Page-level text extractions:
* * *
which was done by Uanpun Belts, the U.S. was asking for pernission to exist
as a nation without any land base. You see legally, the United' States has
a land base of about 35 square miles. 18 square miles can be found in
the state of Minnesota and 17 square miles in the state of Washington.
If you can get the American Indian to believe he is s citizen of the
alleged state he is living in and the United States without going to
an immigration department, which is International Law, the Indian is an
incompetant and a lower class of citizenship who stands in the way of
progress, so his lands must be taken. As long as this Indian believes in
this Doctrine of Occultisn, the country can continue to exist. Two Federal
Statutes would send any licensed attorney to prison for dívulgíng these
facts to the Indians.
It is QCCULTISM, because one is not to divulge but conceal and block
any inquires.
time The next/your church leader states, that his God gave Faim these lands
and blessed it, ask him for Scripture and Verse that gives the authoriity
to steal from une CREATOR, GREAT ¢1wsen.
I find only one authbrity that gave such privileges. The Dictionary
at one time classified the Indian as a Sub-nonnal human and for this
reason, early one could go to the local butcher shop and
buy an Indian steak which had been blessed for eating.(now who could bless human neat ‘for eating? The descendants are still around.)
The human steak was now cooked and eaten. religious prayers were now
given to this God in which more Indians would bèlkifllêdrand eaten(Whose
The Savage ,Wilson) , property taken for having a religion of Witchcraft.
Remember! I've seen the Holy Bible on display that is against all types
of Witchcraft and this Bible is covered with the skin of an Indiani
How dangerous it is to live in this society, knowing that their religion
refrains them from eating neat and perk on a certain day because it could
* * *
The line containing "progress, so his" and every line after it, through the end of the records above: output exactly those, and nothing else.

◆ Written answer
progress, so his lands must be taken. As long as this Indian believes in
this Doctrine of Occultisn, the country can continue to exist. Two Federal
Statutes would send any licensed attorney to prison for dívulgíng these
facts to the Indians.
It is QCCULTISM, because one is not to divulge but conceal and block
any inquires.
time The next/your church leader states, that his God gave Faim these lands
and blessed it, ask him for Scripture and Verse that gives the authoriity
to steal from une CREATOR, GREAT ¢1wsen.
I find only one authbrity that gave such privileges. The Dictionary
at one time classified the Indian as a Sub-nonnal human and for this
reason, early one could go to the local butcher shop and
buy an Indian steak which had been blessed for eating.(now who could bless human neat ‘for eating? The descendants are still around.)
The human steak was now cooked and eaten. religious prayers were now
given to this God in which more Indians would bèlkifllêdrand eaten(Whose
The Savage ,Wilson) , property taken for having a religion of Witchcraft.
Remember! I've seen the Holy Bible on display that is against all types
of Witchcraft and this Bible is covered with the skin of an Indiani
How dangerous it is to live in this society, knowing that their religion
refrains them from eating neat and perk on a certain day because it could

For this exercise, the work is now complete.